8 stripes on nvme which typically goes with 512k optimal iosize should give you  8*0.5M =>   4M chunksize to keep best alignment and well usable discard. Although still such large chunksizes are not very practical with snapshots...

Finding the most optimal striping pattern may require several benchmarking rounds.

Also it also possible to use striped 'metadata' for highest performance - however in this case user has to create  data & metadata LV separately and join them into a thin-pool volume via lvconvert.  If you seek for best possible performance you may need to tune this part as well.

Comment 6 Zdenek Kabelac 2021-05-18 08:21:10 UTC
Forgot to mention:  --stripesize 512k    may help you to tune for the best striping size for each of your nvme device.
(but as said - depends on the use-case and hw what gives the best throughput)

Comment 7 Rupesh Girase 2021-05-21 09:53:53 UTC
Hello Zdenek,

Tried disabled zeroing after creating thinpool, as shown in internal comment #2

Is it same or need to disable zeroing while creating only?


** disabled zeroing

[root@hp-dl380g10-1 ~]# lvchange -Zn nvmevg/glide_thinpool
  Logical volume nvmevg/glide_thinpool changed.

Also we do not see such performance difference while using ramdisk devices. 
Seeing this behavior for thinpool/lv backed by nvme devices only.


Thanks,
Rupesh

Comment 13 Mikuláš Patočka 2021-08-26 13:07:40 UTC
In my opinion, the user has unrealistic performance expectations here.

dm-thin takes locks - it takes pmd->pool_lock for read for each I/O and then it takes the dm-bufio lock for each btree node. If you submit massively parallel I/O to dm-thin, the cache lines containing the locks will be bouncing between the CPU cores and this will cause performance degradation.

The faster the underlying device is - the more performance degradation due to lock bouncing will you see. Ramdisk has slow performance (the benchmarks here show about 360MiB/s), so you won't see much degradation on it. 8-leg NVMe RAID-0 has high performance (3GiB/s), so the performance degradation is high.

If you want to achieven 3GiB/s, you must make sure that the I/O path is lockless.

It is not easy to avoid the locks and fix this. It could be fixed by leveraging the Intel transaction instructions (TSX), but that would be a lot of work and it could certainly not be done in RHEL7.

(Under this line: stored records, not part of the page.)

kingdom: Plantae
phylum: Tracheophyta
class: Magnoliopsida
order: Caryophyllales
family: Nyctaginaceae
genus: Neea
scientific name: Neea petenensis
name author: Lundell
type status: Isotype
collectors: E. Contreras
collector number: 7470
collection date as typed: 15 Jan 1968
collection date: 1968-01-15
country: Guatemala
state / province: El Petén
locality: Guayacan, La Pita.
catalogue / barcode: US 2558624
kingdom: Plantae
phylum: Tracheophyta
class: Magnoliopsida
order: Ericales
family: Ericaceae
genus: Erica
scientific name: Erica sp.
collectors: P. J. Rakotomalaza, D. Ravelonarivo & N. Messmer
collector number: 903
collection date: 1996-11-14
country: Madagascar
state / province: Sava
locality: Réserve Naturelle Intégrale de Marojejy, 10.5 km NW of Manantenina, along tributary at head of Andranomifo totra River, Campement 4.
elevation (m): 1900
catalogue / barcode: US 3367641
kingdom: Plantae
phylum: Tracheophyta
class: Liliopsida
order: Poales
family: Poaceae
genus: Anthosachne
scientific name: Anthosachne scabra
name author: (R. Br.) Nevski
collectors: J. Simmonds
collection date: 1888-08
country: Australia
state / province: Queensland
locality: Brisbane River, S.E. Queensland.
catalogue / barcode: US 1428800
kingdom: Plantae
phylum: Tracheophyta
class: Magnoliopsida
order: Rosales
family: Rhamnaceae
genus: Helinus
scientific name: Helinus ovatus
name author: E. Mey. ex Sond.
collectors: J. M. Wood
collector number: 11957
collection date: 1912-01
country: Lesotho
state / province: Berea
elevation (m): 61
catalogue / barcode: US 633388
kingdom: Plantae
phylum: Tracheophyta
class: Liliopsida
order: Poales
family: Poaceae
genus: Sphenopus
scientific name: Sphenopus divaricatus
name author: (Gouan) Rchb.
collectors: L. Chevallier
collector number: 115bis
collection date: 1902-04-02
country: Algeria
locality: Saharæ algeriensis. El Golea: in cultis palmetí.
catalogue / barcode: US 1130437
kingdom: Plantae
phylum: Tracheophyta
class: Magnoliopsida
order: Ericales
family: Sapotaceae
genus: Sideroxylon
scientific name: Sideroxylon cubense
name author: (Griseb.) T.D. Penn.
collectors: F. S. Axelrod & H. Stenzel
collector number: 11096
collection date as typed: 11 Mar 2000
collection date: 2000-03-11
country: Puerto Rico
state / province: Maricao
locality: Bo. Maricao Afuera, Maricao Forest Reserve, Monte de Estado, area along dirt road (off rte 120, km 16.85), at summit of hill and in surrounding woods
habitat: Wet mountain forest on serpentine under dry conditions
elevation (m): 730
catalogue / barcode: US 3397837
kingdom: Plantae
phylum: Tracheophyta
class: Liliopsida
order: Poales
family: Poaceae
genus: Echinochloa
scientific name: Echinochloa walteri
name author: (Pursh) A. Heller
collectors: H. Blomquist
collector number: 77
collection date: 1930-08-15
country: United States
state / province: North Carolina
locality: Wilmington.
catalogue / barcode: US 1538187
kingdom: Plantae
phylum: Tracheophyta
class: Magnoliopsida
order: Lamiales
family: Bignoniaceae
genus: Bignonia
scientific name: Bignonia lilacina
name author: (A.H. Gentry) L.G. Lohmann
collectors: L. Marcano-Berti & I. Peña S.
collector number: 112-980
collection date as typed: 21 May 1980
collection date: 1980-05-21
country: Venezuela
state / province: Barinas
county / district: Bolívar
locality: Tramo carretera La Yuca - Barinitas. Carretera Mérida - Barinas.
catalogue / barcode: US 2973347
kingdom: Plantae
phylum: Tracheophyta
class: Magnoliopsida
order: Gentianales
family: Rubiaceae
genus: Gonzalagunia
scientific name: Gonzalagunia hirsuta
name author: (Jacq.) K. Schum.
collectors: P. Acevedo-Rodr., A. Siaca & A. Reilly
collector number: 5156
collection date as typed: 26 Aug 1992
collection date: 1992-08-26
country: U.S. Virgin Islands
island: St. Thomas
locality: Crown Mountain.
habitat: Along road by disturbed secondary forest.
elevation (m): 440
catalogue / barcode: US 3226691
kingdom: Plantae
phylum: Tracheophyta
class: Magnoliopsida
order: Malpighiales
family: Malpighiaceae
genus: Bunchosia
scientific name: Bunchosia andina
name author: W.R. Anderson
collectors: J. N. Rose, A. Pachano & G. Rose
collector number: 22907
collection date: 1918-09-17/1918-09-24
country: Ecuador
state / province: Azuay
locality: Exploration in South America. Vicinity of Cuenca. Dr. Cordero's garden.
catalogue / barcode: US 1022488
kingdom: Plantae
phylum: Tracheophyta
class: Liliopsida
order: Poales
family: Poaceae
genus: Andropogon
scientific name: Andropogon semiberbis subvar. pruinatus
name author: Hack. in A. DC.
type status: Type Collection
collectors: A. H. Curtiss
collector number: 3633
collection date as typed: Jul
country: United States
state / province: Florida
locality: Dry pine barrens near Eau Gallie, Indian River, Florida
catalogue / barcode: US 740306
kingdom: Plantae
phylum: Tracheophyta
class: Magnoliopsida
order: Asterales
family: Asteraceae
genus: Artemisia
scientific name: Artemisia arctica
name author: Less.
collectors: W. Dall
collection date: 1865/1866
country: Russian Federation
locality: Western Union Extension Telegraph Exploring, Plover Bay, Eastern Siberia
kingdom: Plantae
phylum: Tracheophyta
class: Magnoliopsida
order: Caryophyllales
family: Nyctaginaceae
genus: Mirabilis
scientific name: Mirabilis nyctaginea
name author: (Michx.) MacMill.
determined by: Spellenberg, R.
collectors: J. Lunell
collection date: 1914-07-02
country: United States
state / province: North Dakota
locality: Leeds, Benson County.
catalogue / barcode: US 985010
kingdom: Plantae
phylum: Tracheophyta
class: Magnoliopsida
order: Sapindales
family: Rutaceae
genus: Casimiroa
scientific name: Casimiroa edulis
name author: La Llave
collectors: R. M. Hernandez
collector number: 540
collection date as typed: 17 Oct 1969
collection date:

Comment 14 Jonathan Earl Brassow 2021-08-30 20:04:36 UTC
(In reply to Mikuláš Patočka from comment #13)
> In my opinion, the user has unrealistic performance expectations here.
> 
> dm-thin takes locks - it takes pmd->pool_lock for read for each I/O and then
> it takes the dm-bufio lock for each btree node. If you submit massively
> parallel I/O to dm-thin, the cache lines containing the locks will be
> bouncing between the CPU cores and this will cause performance degradation.
> 
> The faster the underlying device is - the more performance degradation due
> to lock bouncing will you see. Ramdisk has slow performance (the benchmarks
> here show about 360MiB/s), so you won't see much degradation on it. 8-leg
> NVMe RAID-0 has high performance (3GiB/s), so the performance degradation is
> high.
> 
> If you want to achieven 3GiB/s, you must make sure that the I/O path is
> lockless.
> 
> It is not easy to avoid the locks and fix this. It could be fixed by
> leveraging the Intel transaction instructions (TSX), but that would be a lot
> of work and it could certainly not be done in RHEL7.

I would like to mention that there is ongoing work to improve thin-p performance and scalability, but that too would be too much to backport to RHEL7.  These changes are intended to land sometime in RHEL9.